It seems innocuous enough: The Bible Society in Australia converts Scripture into audio files, e-mails, and text-message bursts: “In da Bginnin God cre8d da heavens & da earth. Da earth waz barren, wit no 4m of life.” But now that the holy writ is digital, portable, and deletable, how should we treat it?

Some denominations believe in treating e-Bibles—and the gizmos that host them—as carefully as the print versions. “If someone uses their iPod exclusively for sacred purposes,” says a Jesuit priest at Chicago’s Loyola University, “then it’s a sacramental object that needs to be buried or burned when it wears out.” But feel free to delete digitized Scripture on a daily basis. “The file itself is just a file,” adds Daffron, who erases the readings he receives on his multi-use BlackBerry guilt-free.

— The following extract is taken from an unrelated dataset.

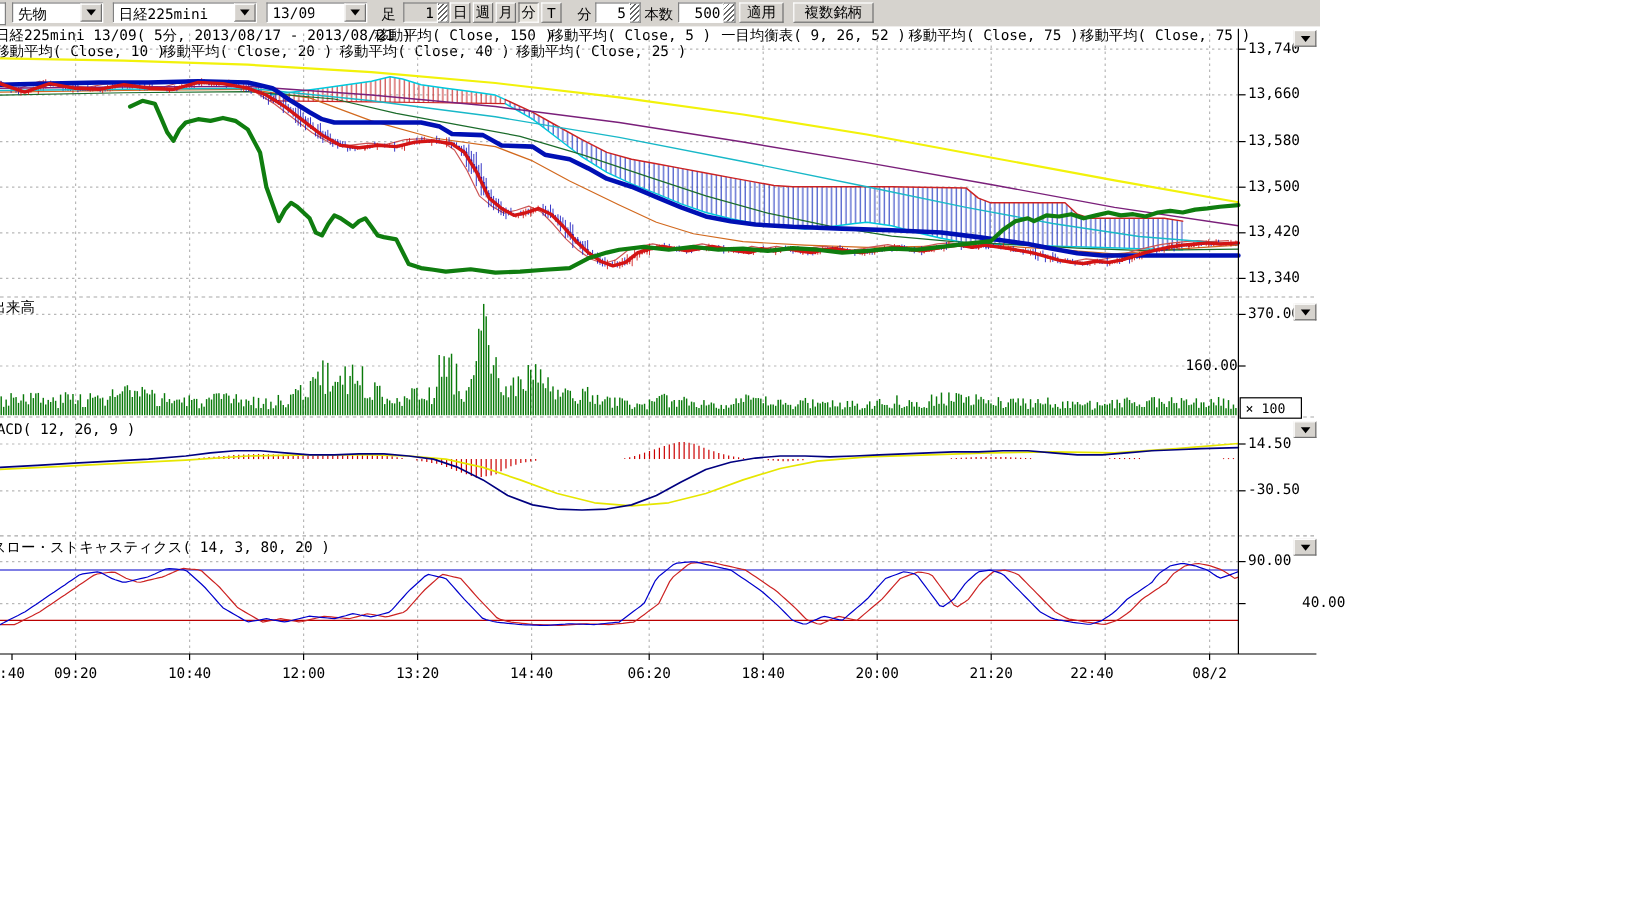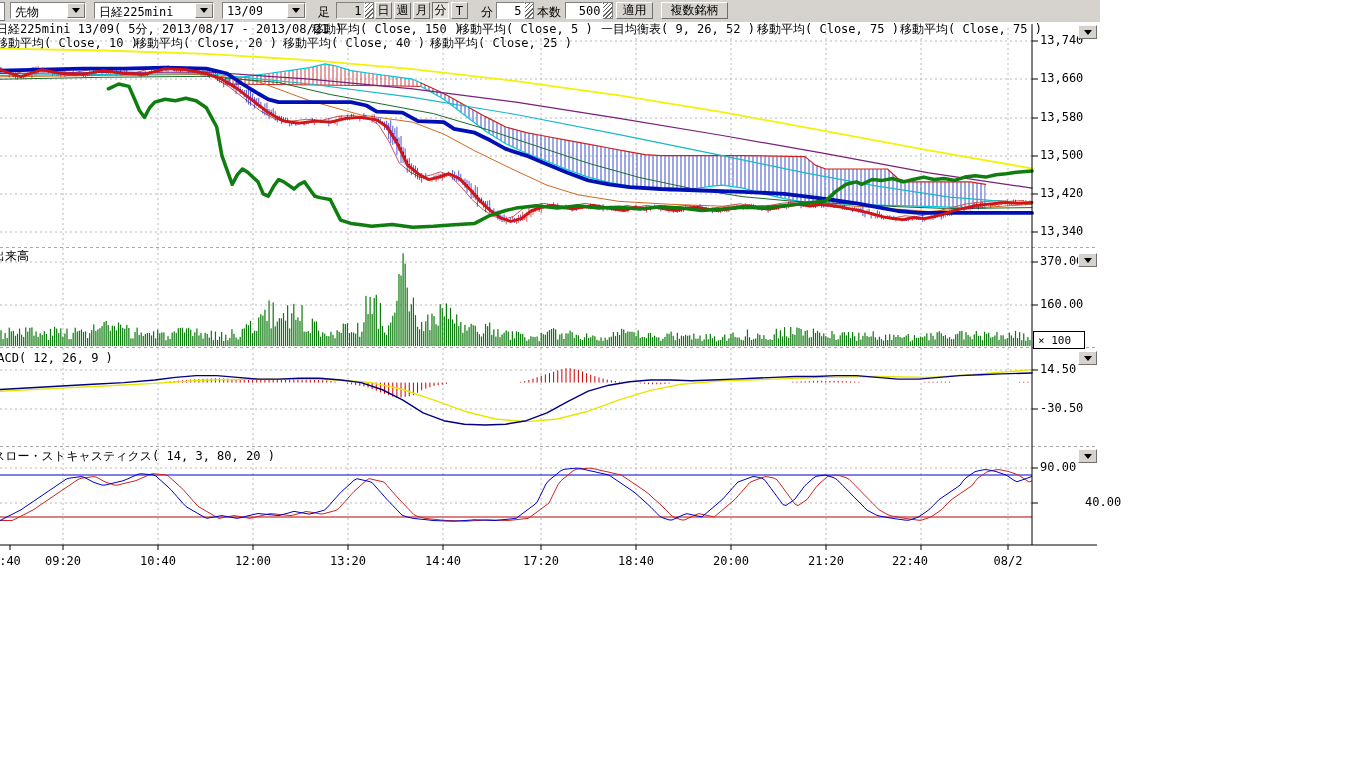"160.00" div.axlbl { left: 1040px -> 988px }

Jews also believe that the Bible prohibits destroying the readable name of God, although it’s not that simple in an electronic world. “It depends on whether the digital grooves or tiny dots that the computer translates into Torah can be considered letters,” says Joel Roth, a professor at the Jewish Theological Seminary. “If you say they aren’t, then what about the Old Testament in Braille?

Most protestant evangelicals see e-Bibles as mere vessels for God rather than holy objects. “There’s not the same sense of investing the object with sanctity,” says Lauren Winner, an assistant professor at Duke Divinity School. “Evangelicals will use whatever helps squeeze religion into the cracks of modern life.”